Sunday, February 3, 2013

Review: (Vancouver) Spring Awakening

Siona Gareau-Brennan, Masae Day, Erica Hoeksema (photo credit: David Cooper)

Awakening the actor's spirit
Problems arise from casting and choreography
by Jay Catterson
Exploring teen angst and budding sexuality within the ultra-conservative confines of 19th century Germany was the basis of Frank Wedekind's controversial play, Spring Awakening, which tackled topics such as homosexuality, teen suicide, pregnancy, abortion, rape, and abuse like no episode of Degrassi could ever do. And this was back in 1891! Now fast forward to 2006, where Steven Sater joined forces with 90s alt-rocker Duncan Sheik to blend the original Wedekind source material with a thrilling rock score.
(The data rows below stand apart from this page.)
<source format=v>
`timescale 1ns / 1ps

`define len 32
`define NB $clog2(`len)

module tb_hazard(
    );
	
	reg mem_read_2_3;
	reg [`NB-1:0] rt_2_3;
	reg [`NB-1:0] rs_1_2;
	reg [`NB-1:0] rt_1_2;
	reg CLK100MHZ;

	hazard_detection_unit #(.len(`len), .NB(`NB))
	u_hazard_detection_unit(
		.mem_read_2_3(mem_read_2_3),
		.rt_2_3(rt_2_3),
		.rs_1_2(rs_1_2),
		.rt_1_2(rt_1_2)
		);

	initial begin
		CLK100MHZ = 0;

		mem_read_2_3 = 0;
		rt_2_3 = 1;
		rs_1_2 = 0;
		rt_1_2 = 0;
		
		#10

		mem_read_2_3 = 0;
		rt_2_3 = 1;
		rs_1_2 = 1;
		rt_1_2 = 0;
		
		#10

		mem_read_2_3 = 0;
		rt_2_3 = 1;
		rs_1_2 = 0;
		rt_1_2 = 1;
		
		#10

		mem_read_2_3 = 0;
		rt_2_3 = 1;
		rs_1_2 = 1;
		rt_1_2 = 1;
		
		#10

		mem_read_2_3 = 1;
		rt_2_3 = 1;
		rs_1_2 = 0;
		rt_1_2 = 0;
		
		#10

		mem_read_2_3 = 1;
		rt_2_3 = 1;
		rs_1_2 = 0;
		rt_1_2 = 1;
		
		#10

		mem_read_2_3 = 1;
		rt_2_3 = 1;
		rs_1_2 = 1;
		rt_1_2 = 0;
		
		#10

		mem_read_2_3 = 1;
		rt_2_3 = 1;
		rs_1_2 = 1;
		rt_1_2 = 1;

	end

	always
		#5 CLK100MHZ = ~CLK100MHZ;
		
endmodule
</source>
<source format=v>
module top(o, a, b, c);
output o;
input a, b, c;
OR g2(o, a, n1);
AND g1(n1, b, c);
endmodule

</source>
The result? A massive Broadway hit, scoring a slew of awards, among them eight Tony Awards including Best Musical, a Grammy for Best Cast Album, and a legion of teen fans. 
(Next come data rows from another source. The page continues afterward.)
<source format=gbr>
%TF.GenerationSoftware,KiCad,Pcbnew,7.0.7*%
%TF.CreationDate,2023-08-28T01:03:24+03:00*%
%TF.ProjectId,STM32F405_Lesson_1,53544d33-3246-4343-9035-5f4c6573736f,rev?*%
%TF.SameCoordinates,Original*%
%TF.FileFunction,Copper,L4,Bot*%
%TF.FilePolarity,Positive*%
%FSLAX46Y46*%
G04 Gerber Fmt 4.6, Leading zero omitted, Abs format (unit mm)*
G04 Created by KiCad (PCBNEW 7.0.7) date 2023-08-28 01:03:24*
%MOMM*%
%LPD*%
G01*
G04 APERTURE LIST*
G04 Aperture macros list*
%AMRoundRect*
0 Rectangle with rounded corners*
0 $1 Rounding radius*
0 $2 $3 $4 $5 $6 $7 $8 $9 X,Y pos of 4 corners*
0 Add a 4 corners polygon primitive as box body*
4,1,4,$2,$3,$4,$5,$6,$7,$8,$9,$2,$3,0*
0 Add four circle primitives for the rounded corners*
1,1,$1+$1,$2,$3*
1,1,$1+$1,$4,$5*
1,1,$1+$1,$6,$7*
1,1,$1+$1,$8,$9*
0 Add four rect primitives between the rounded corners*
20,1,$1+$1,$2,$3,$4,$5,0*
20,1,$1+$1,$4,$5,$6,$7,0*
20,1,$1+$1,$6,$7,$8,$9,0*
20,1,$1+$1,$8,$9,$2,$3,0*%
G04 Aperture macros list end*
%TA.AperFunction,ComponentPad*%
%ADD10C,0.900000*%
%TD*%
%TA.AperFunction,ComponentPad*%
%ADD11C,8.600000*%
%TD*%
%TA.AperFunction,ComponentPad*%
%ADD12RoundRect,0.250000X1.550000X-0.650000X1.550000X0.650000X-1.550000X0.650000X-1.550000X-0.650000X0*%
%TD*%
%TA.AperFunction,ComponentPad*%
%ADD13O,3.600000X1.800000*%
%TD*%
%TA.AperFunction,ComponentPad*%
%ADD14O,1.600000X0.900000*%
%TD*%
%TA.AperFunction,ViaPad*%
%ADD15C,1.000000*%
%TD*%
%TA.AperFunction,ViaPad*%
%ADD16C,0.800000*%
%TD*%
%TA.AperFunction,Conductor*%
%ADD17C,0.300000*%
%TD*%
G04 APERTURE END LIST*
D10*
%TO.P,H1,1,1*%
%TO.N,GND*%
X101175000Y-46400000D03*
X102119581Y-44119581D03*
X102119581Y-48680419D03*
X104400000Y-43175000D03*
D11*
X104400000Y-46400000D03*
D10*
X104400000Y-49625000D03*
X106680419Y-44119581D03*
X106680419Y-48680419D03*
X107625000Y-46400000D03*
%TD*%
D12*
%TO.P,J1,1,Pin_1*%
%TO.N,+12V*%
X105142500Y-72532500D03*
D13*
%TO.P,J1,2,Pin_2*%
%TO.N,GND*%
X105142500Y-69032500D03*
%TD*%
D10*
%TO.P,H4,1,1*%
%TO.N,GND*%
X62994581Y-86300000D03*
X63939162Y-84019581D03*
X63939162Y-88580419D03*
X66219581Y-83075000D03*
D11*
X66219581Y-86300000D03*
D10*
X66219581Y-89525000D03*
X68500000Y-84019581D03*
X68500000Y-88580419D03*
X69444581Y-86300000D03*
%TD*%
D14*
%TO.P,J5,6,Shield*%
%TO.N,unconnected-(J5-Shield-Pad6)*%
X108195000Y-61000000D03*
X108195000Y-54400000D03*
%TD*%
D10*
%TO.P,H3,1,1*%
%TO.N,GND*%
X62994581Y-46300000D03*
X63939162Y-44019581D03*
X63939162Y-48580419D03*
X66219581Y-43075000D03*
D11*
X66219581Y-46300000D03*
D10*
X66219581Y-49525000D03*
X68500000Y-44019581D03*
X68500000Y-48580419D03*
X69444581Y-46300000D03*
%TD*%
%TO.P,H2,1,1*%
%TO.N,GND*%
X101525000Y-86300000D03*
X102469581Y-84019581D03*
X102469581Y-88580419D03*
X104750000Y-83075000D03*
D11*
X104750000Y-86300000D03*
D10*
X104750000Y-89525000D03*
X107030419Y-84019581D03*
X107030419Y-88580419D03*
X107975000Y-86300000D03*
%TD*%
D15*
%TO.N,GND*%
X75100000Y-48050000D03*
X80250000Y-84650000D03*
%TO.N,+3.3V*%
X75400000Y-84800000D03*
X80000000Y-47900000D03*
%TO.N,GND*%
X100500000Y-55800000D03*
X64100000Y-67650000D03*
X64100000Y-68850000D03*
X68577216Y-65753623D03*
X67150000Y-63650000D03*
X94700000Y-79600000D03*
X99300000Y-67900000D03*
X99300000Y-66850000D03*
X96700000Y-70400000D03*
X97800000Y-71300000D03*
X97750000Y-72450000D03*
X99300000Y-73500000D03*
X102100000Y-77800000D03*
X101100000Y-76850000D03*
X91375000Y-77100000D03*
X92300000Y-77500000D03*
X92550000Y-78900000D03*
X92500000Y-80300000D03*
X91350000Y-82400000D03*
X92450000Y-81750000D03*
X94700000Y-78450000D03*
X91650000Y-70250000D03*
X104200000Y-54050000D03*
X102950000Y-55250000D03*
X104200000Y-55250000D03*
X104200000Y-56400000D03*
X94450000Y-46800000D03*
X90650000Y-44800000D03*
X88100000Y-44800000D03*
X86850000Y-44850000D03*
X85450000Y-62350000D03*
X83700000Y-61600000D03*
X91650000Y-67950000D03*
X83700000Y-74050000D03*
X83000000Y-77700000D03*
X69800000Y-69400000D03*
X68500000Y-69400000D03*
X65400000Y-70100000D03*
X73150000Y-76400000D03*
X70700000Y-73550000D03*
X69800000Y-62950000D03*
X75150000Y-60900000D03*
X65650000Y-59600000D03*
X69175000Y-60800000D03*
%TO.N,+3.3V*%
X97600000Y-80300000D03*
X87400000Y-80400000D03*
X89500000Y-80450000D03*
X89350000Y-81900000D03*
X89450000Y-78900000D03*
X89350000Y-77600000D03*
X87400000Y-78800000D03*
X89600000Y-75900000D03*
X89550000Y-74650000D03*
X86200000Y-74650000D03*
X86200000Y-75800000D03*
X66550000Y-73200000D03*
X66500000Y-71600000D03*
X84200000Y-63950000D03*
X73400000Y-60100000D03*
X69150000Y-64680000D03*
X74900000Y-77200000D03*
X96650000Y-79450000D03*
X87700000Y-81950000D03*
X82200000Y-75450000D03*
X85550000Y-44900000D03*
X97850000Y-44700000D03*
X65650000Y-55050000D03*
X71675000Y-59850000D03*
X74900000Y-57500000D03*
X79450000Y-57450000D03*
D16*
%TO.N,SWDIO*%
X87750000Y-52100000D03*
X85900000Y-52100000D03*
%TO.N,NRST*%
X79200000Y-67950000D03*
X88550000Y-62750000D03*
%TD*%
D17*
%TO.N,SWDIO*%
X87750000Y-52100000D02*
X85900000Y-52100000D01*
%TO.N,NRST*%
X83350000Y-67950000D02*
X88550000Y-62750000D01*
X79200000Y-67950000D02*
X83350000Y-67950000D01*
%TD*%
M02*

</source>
Also the choreography by Shelley Stewart Hunt irritated me in subtle ways as well.
Now it's a miracle that Langara College's Studio 58, one of Canada's leading theatre programs, scored the rights to put on this show. (You can partially thank the demise of the Vancouver Playhouse Theatre Company for that; they were scheduled to mount the show before they dissolved last year). Heck, the original Broadway production gave Glee stars Lea Michelle and (to a lesser extent) Jonathan Groff their starts, so it almost seems fitting for a company filled with youthful and aspiring theatre actors to mount a production. 
The good? Well, overall the production is directed with much gusto by David Hudgins, plus the musical direction by Andy Toth is tight, with a band that musically transcends the performers onstage. Performance-wise, the vocal standouts came not from the two leads (Lauren Jackson as the naive Wendla and Riun Garner as the intelligent radical Melchior, respectively), but from the supporting cast; namely William Ford Hopkins as Georg and Alex Strong as Ernst. Actually, I was disappointed that Hopkins wasn't given a more prominent role, for his acting chops delightfully complemented his gorgeous singing voice,  especially during the haunting "Touch Me". Stephanie Izsak's luscious vocal tone and wild, yet vulnerable delivery as Ilse proved to be another highlight of this production. Dallas Sauer was delightful as Moritz, even though he struggled with those high notes in "Don't Do Sadness"; his portrayal of the tormented teen was lovable yet heartbreaking at the same time (which leads me to believe that with more extensive vocal coaching, Sauer could become a musical tour de force).
My major gripe was with the lead Garner; although his acting was adequate, his Melchior often felt forced. Plus it didn't help that his vocals were the weakest of the bunch. His grating singing added fuel to the notion that (great) actors don't necessarily make great singers. It was interesting to see that he was helped by Hopkins during "The Mirror-Blue Night", who tackled his lofty tenor notes for him.
Also the choreography by Shelley Stewart Hunt irritated me in subtle ways as well. In the big musical numbers, such as "Totally Fucked" and "Bitch of Living" the choreography lived up to its effectiveness. However during the smaller moments, the movement reduced the show to the lows of a bad high school production. (Note to the choreographer: Please don't make your cast stand and sway during the final number. It's awful. Just don't do it. Ever.)
Should you go see it? Well, as it is the first time that production has ever been mounted in BC, it is worth experiencing Sater and Sheik's superb rock score delivered by such a tight onstage band. But part of me cannot forgive it for the cast's musical shortcomings. It should be noted that Studio 58 is not a musical theatre program per se; however, tackling a wildly successful rock musical behemoth with a cast that cannot live up to the vocal demands of such a show runs a huge risk of exposing such weaknesses, no matter how much raw, youthful bravado you throw at it. As for Studio 58's Spring Awakening, I'm afraid the production's blemishes need more than some makeup and acne creme to conceal them. 


  1. Hi Jay, I haven't seen the show but after reading your review I am more excited to see it. I am glad you mentioned that Studio 58 is NOT a muscial theatre school so for the show to have even been casted, choreographed, etc. within 4 short weeks given that its an acting school - I'd preferred to have read a little more about the "acting" part of the show. I'll leave that as a suprise for myself and friends when we go next weekend. However, your critical eye is respected and perhaps Studio 58 attempted this show as the current 2013 April graduates are outstanding performers and needed a challenge? Perhaps?

  2. Hello Jay. I also attended the performance of Spring Awakening already, and thought you may be interested in a correction or note to your review: it was Lauren Jackson who played the naive Wendla, not Erica Hoeksema.

    1. Jay sends his apologies. Correction has been made. Thank you for pointing this out.